**PASSAGE TO READ**
Let my know when you are tired of your BSA.  It would look great sitting next to mine.  I always wanted one


----------



## the freewheeler (Feb 17, 2016)

I realized I haven't posted an update since everything has been cleaned up...she turned out very well. Enjoy!


----------



## schwinnderella (Feb 27, 2016)

1936 Iver Johnson catalog


----------



## Jeff54 (Mar 21, 2016)

schwinnderella said:


> 1936 Iver Johnson catalogView attachment 290032 View attachment 290033 View attachment 290034 View attachment 290035




Apparently in 1938 60 bucks for Iver's highest end bike was serious money. On the gold scale, 1936-39 was $35 an ounce but legal tender would have gotten 3 double eagles for it. 3 double eagles today, off hand, is about $1,400 each due to the collectible nature of em so, it doesn't count but is $4200. While gold value @ $35 verses about $1,200 an ounce today, yer still looking at a comparable cost of  about $2,050 in today's money. $2k plus for today's bike is for the serious rider. it's goes to say that, things haven't changed as much as peps think.

**DATA LINES**
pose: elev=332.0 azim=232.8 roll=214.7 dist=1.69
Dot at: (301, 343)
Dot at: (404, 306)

**TASK DETAILS**
Transcribe the passage from the bicycle forum thread above, starting at "## the freewheeler" and ending at "(Feb 27, 2016)".

**RESPONSE TO THE TASK**
## the freewheeler (Feb 17, 2016)

I realized I haven't posted an update since everything has been cleaned up...she turned out very well. Enjoy!


----------



## schwinnderella (Feb 27, 2016)